The U.N. estimates that the total number of Ukrainian evacuees will grow to more than four million. Many believe this could become Europe’s most serious humanitarian crisis since World War II.

Among the evacuees, one million of them have been children, according to James Elder, a spokesman for UNICEF, who called it “a dark historical first.” That means about one-in-seven Ukrainian children have left the country.

“We have not seen a refugee crisis of this speed and scale since World War II,” Elder told The New York Times, adding, “this is a children crisis.”

According to the U.N., many of the children fleeing are unaccompanied. Elder said that many of their parents or family members are staying in Ukraine or were killed. Elder added that he met a mother traveling with her three children and her sister’s three children, with whom she had lost contact.

Ukraine’s neighbor, Poland, has taken in more than half of the two million Ukrainian refugees. Poland is working to open new shelters as Ukrainians pour into the country.
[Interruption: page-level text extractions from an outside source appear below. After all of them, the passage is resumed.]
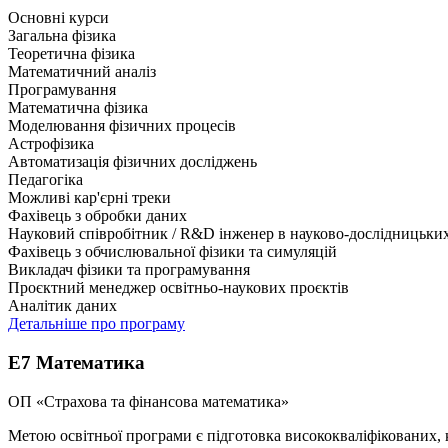
Основні курси
Загальна фізика
Теоретична фізика
Математичний аналіз
Програмування
Математична фізика
Моделювання фізичних процесів
Астрофізика
Автоматизація фізичних досліджень
Педагогіка
Можливі кар'єрні треки
Фахівець з обробки даних
Науковий співробітник / R&D інженер в науково-дослідницьких
Фахівець з обчислювальної фізики та симуляцій
Викладач фізики та програмування
Проєктний менеджер освітньо-наукових проєктів
Аналітик даних
Детальніше про програму
Е7
Математика
ОП «Страхова та фінансова математика»
Метою освітньої програми є підготовка висококваліфікованих, 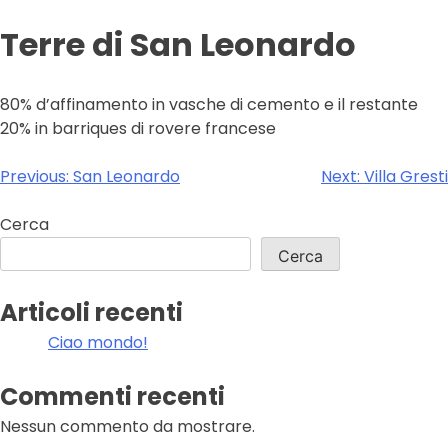
Terre di San Leonardo
80% d’affinamento in vasche di cemento e il restante
20% in barriques di rovere francese
Navigazione
Previous:
San Leonardo
Next:
Villa Gresti
articoli
Cerca
Cerca
Articoli recenti
Ciao mondo!
Commenti recenti
Nessun commento da mostrare.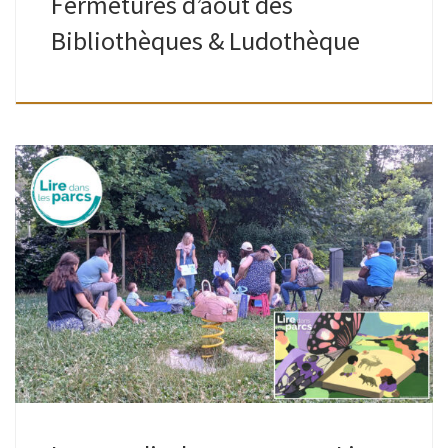
Fermetures d’août des
Bibliothèques & Ludothèque
Lire dans les parcs ou quand les livres sortent des
bibliothèques pendant l’été. Petites et grandes oreilles,
venez écouter des histoires dans 38 parcs bruxellois, du
mardi 7 juillet au […]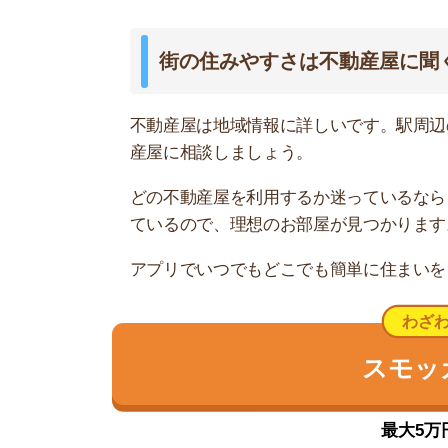
最大5万円分の
東林間は閑静で治安が良い住宅街
東林間は閑静で治安が良い住宅街です。駅周辺に
3~5千円安いので、一人暮らしにおすすめです。
ただ治安が良い一方で、住民から「海上自衛隊の
プ座間がわりと近いので街で軍人を見かける。ち
た。
買い物施設は主に駅の東側にあり「東急ストア・
は駅周辺に多く、特に居酒屋がたくさんあります
電車は、小田急江ノ島線が利用でき、横浜駅まで乗
急小田原線に乗り換えれば、新宿方面に直通で行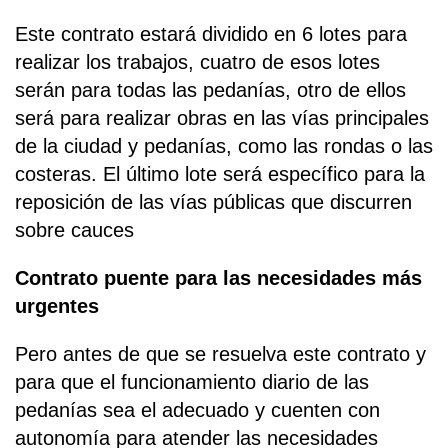
Este contrato estará dividido en 6 lotes para
realizar los trabajos, cuatro de esos lotes
serán para todas las pedanías, otro de ellos
será para realizar obras en las vías principales
de la ciudad y pedanías, como las rondas o las
costeras. El último lote será específico para la
reposición de las vías públicas que discurren
sobre cauces
Contrato puente para las necesidades más
urgentes
Pero antes de que se resuelva este contrato y
para que el funcionamiento diario de las
pedanías sea el adecuado y cuenten con
autonomía para atender las necesidades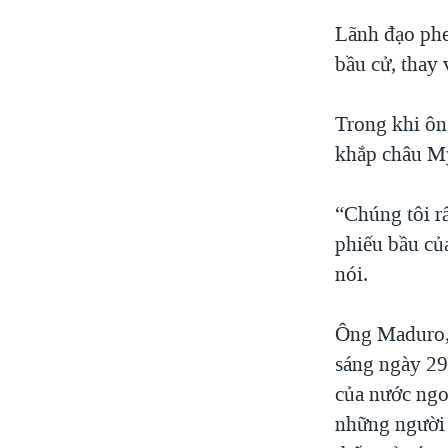
Lãnh đạo phe
bầu cử, thay
Trong khi ôn
khắp châu Mỹ
“Chúng tôi r
phiếu bầu củ
nói.
Ông Maduro, 
sáng ngày 29/
của nước ngo
những người 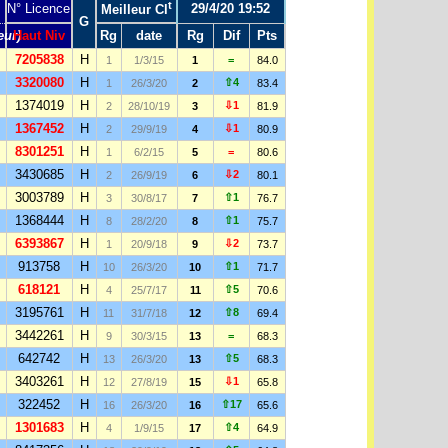
t
N° Licence
29/4/20 19:52
Meilleur Cl
G
eur)
Haut Niv
Rg
date
Rg
Dif
Pts
7205838
H
1
1/3/15
1
=
84.0
3320080
H
⇧4
1
26/3/20
2
83.4
1374019
H
⇩1
2
28/10/19
3
81.9
1367452
H
⇩1
2
29/9/19
4
80.9
8301251
H
1
6/2/15
5
=
80.6
3430685
H
⇩2
2
26/9/19
6
80.1
3003789
H
⇧1
3
30/8/17
7
76.7
1368444
H
⇧1
8
28/2/20
8
75.7
6393867
H
⇩2
1
20/9/18
9
73.7
913758
H
⇧1
10
26/3/20
10
71.7
618121
H
⇧5
4
25/7/17
11
70.6
3195761
H
⇧8
11
31/7/18
12
69.4
3442261
H
9
30/3/15
13
=
68.3
642742
H
⇧5
13
26/3/20
13
68.3
3403261
H
⇩1
12
27/8/19
15
65.8
322452
H
⇧17
16
26/3/20
16
65.6
1301683
H
⇧4
4
1/9/15
17
64.9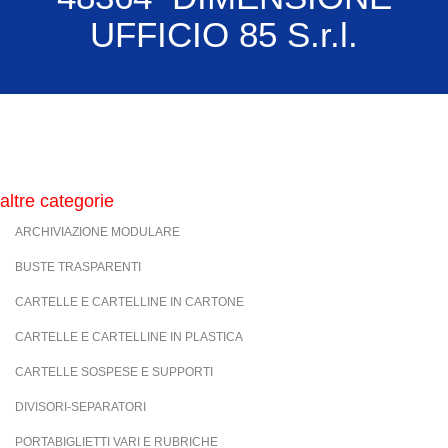
UFFICIO 85 S.r.l.
altre categorie
ARCHIVIAZIONE MODULARE
BUSTE TRASPARENTI
CARTELLE E CARTELLINE IN CARTONE
CARTELLE E CARTELLINE IN PLASTICA
CARTELLE SOSPESE E SUPPORTI
DIVISORI-SEPARATORI
PORTABIGLIETTI VARI E RUBRICHE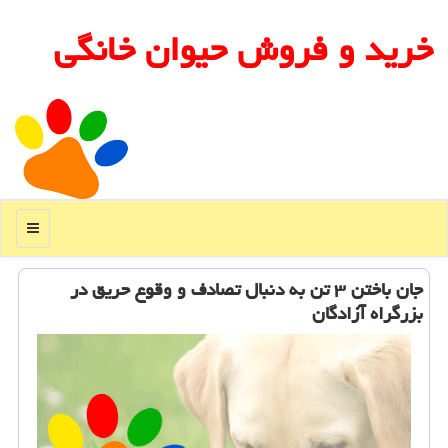
خرید و فروش حیوان خانگی
منو
جان باختن ۳ تن به دنبال تصادف و وقوع حریق در
بزرگراه آزادگان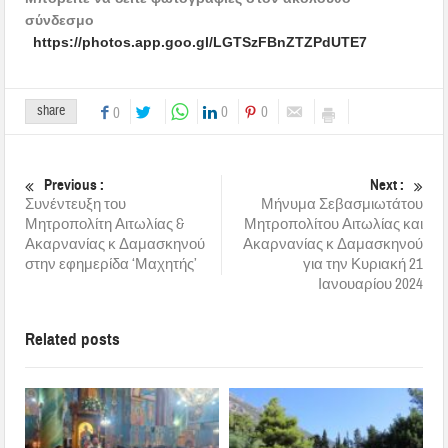
σύνδεσμο
https://photos.app.goo.gl/LGTSzFBnZTZPdUTE7
share
0
0
0
Previous :
Next :
Συνέντευξη του
Μήνυμα Σεβασμιωτάτου
Μητροπολίτη Αιτωλίας &
Μητροπολίτου Αιτωλίας και
Ακαρνανίας κ Δαμασκηνού
Ακαρνανίας κ Δαμασκηνού
στην εφημερίδα ‘Μαχητής’
για την Κυριακή 21
Ιανουαρίου 2024
Related posts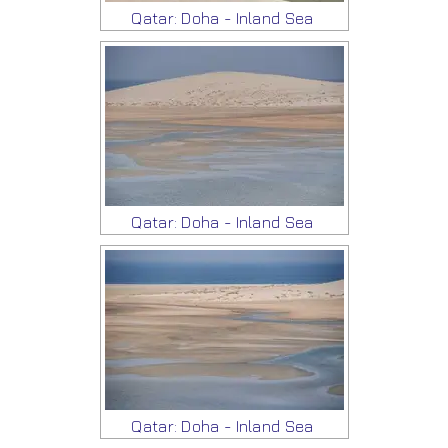
Qatar: Doha - Inland Sea
Qatar: Doha - Inland Sea
Qatar: Doha - Inland Sea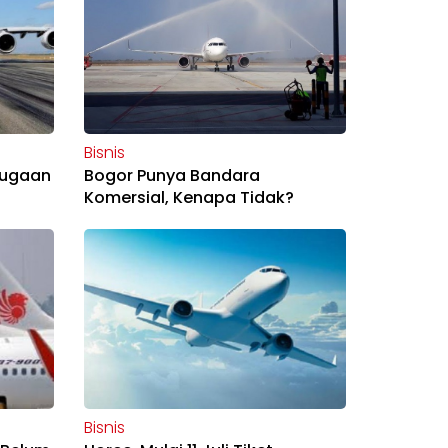
Bisnis
 Dugaan
Bogor Punya Bandara
Komersial, Kenapa Tidak?
Bisnis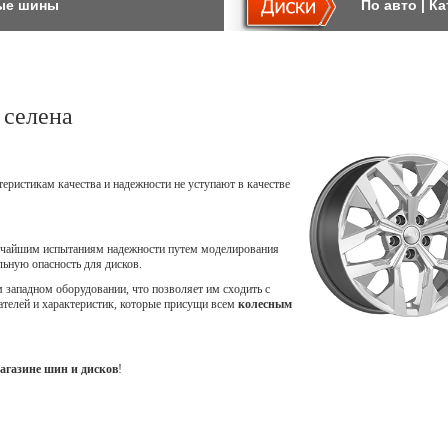
ые шины
По авто
|
Ка
 селена
теристикам качества и надежности не уступают в качестве
точайшим испытаниям надежности путем моделирования
ьную опасность для дисков.
западном оборудовании, что позволяет им сходить с
ателей и характеристик, которые присущи всем
колесным
агазине шин и дисков
!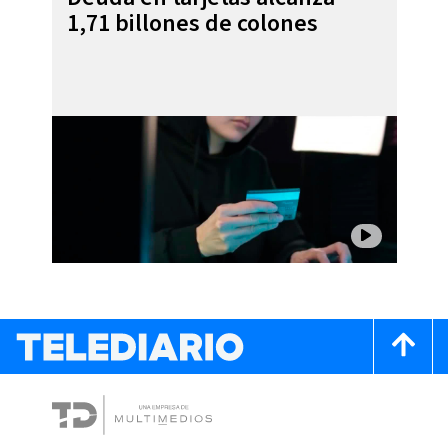
1,71 billones de colones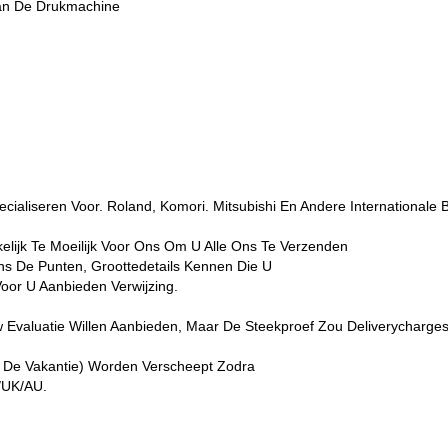
Van De Drukmachine
Specialiseren Voor. Roland, Komori. Mitsubishi En Andere Internation
lijk Te Moeilijk Voor Ons Om U Alle Ons Te Verzenden
Ons De Punten, Groottedetails Kennen Die U
 Voor U Aanbieden Verwijzing.
Evaluatie Willen Aanbieden, Maar De Steekproef Zou Deliverycharg
 De Vakantie) Worden Verscheept Zodra
/UK/AU.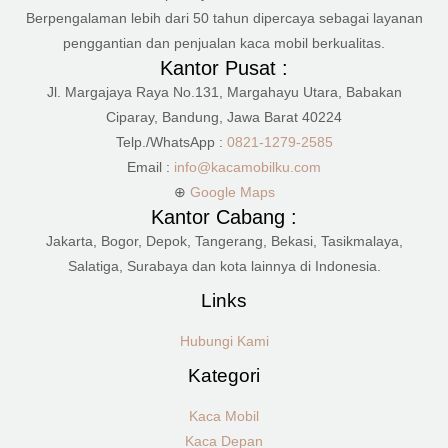
Berpengalaman lebih dari 50 tahun dipercaya sebagai layanan
penggantian dan penjualan kaca mobil berkualitas.
Kantor Pusat :
Jl. Margajaya Raya No.131, Margahayu Utara, Babakan
Ciparay, Bandung, Jawa Barat 40224
Telp./WhatsApp :
0821-1279-2585
Email :
info@kacamobilku.com
⊕
Google Maps
Kantor Cabang :
Jakarta, Bogor, Depok, Tangerang, Bekasi, Tasikmalaya,
Salatiga, Surabaya dan kota lainnya di Indonesia.
Links
Hubungi Kami
Kategori
Kaca Mobil
Kaca Depan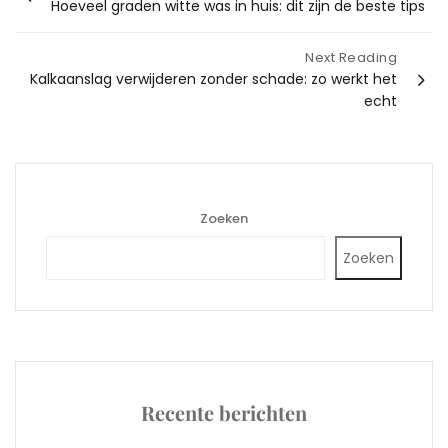
Hoeveel graden witte was in huis: dit zijn de beste tips
navigatie
Next Reading
Kalkaanslag verwijderen zonder schade: zo werkt het
echt
Zoeken
Zoeken
Recente berichten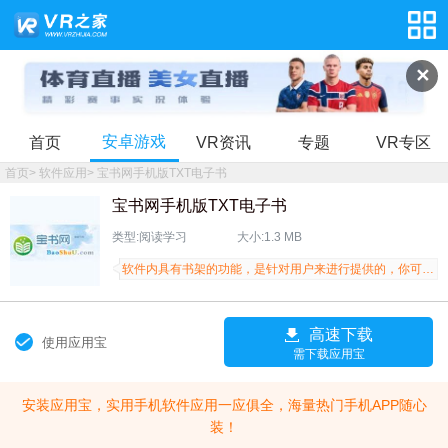
✕
安卓游戏
首页
VR资讯
专题
VR专区
首页
>
软件应用
>
宝书网手机版TXT电子书
宝书网手机版TXT电子书
类型:阅读学习
大小:1.3 MB
软件内具有书架的功能，是针对用户来进行提供的，你可以在这里对书架上的书籍进行管理
高速下载
使用应用宝
需下载应用宝
安装应用宝，实用手机软件应用一应俱全，海量热门手机APP随心
装！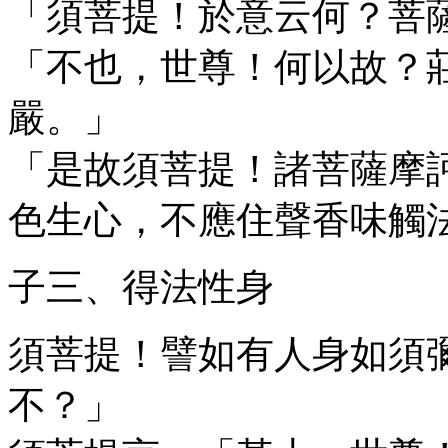
「須菩提！於意云何？菩
「不也，世尊！何以故？
嚴。」
「是故須菩提！諸菩薩摩
色生心，不應住聲香味觸
子三、得法性身
須菩提！譬如有人身如須
不？」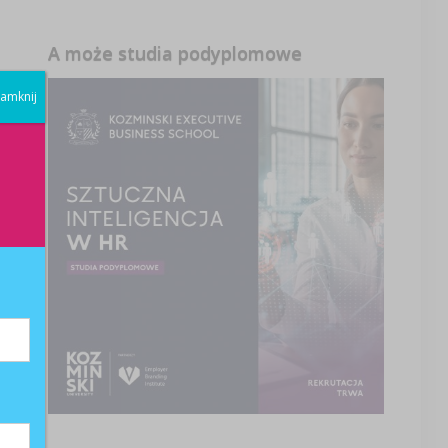
A może studia podyplomowe
amknij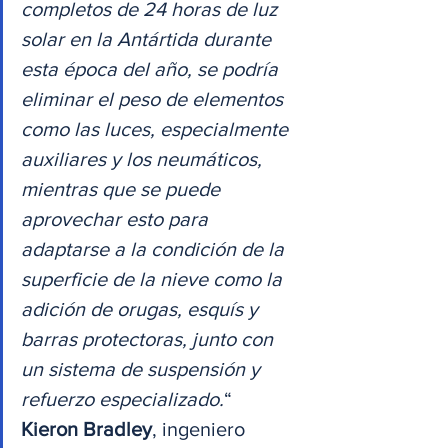
completos de 24 horas de luz 
solar en la Antártida durante 
esta época del año, se podría 
eliminar el peso de elementos 
como las luces, especialmente 
auxiliares y los neumáticos, 
mientras que se puede 
aprovechar esto para 
adaptarse a la condición de la 
superficie de la nieve como la 
adición de orugas, esquís y 
barras protectoras, junto con 
un sistema de suspensión y 
refuerzo especializado.
“
Kieron Bradley
, ingeniero 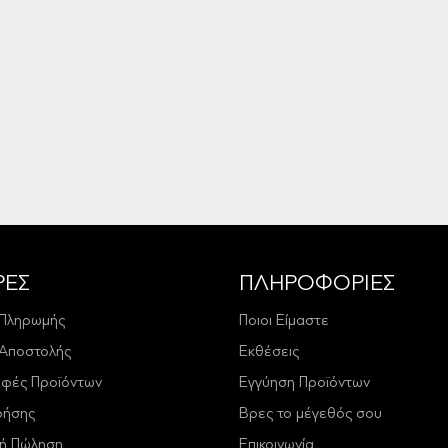
ΡΕΣ
ΠΛΗΡΟΦΟΡΙΕΣ
 Πληρωμής
Ποιοι Είμαστε
 Αποστολής
Εκθέσεις
οφές Προϊόντων
Εγγύηση Προϊόντων
ρήσης
Βρες το μέγεθός σου
κή Πώληση
Επικοινωνία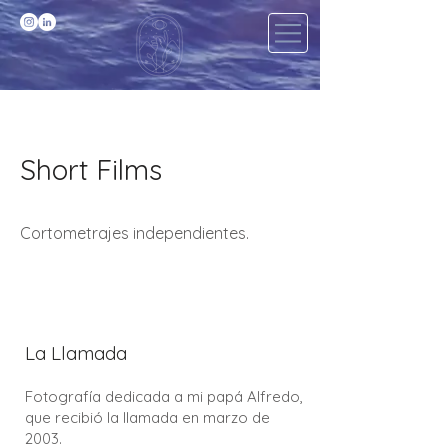
Short Films
Cortometrajes independientes.
La Llamada
​Fotografía dedicada a mi papá Alfredo,
que recibió la llamada en marzo de
2003.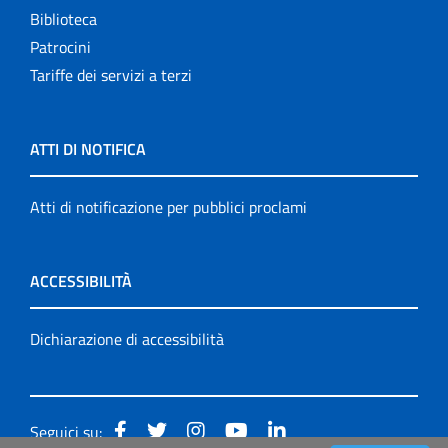
Biblioteca
Patrocini
Tariffe dei servizi a terzi
ATTI DI NOTIFICA
Atti di notificazione per pubblici proclami
ACCESSIBILITÀ
Dichiarazione di accessibilità
Seguici su: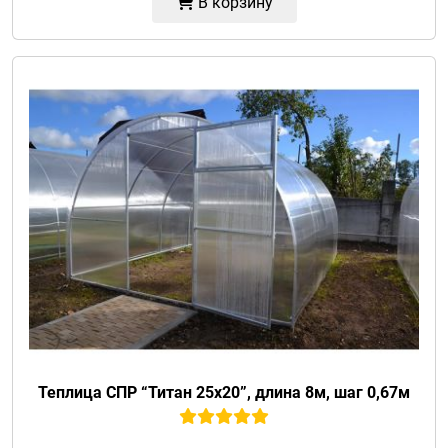
В корзину
Теплица СПР “Титан 25х20”, длина 8м, шаг 0,67м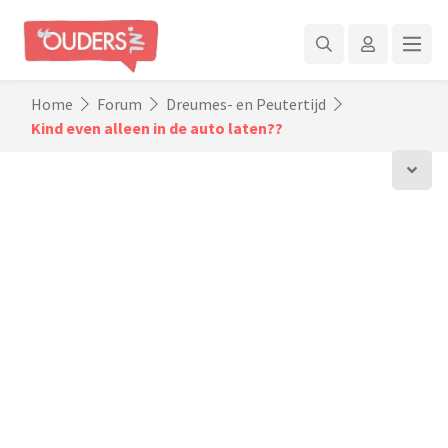
Home
Forum
Dreumes- en Peutertijd
Kind even alleen in de auto laten??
Humanitarian corridors have been opened and allowed hundreds of people to flee from cities that have seen heavy fighting, such as the city of Sumy in eastern Ukraine.

The corridor leading out of Sumy was the first major humanitarian corridor to be established, despite shooting in the nearby areas around the route, according to Dmytro Zhyvytsky, the governor of the region. Ukrainian government officials have said that thousands of people will continue to be evacuated from Sumy.

The government of Ukraine has also established humanitarian corridors to move people out of the areas around Kyiv, which has seen heavy fighting. A train has been shuttling women and children out of the Kyiv area.

According to Ukrainian officials, some efforts to establish corridors out of other cities have been abandoned because of Russian attacks on the routes.

The Russian government proposed setting up humanitarian corridors out of several Ukrainian cities that would lead to Russia and Belarus. According to Interfax, Russia wanted civilians fleeing the Ukrainian cities of Kyiv, Chernigov, and Kharkiv to travel to Russia, some via Belarus.

Ukrainian President Volodymyr Zelenskyy rejected the Russian proposal, saying Ukrainian citizens will not be going to “occupied territory” in Russia and Belarus.

Ukraine’s Deputy Prime Minister, Iryna Vereshchuk, echoed the same sentiments in a video statement.

“This is [an] unacceptable option of creating humanitarian corridors [only in Russia and Belarus]. Our people from Ivankiv, Dymer, Vyshhorod, Kyiv won’t go to Belarus to fly later to Russia,” said Vereshchuk.

The Ukrainian ambassador to the United Nations, Sergiy Kyslytsya, also emphasized the country’s opposition to Russia’s proposal at a U.N. Security Council meeting.

He said Russia had “undermined arrangements” for humanitarian corridors by insisting all routes would go through Russia or Belarus.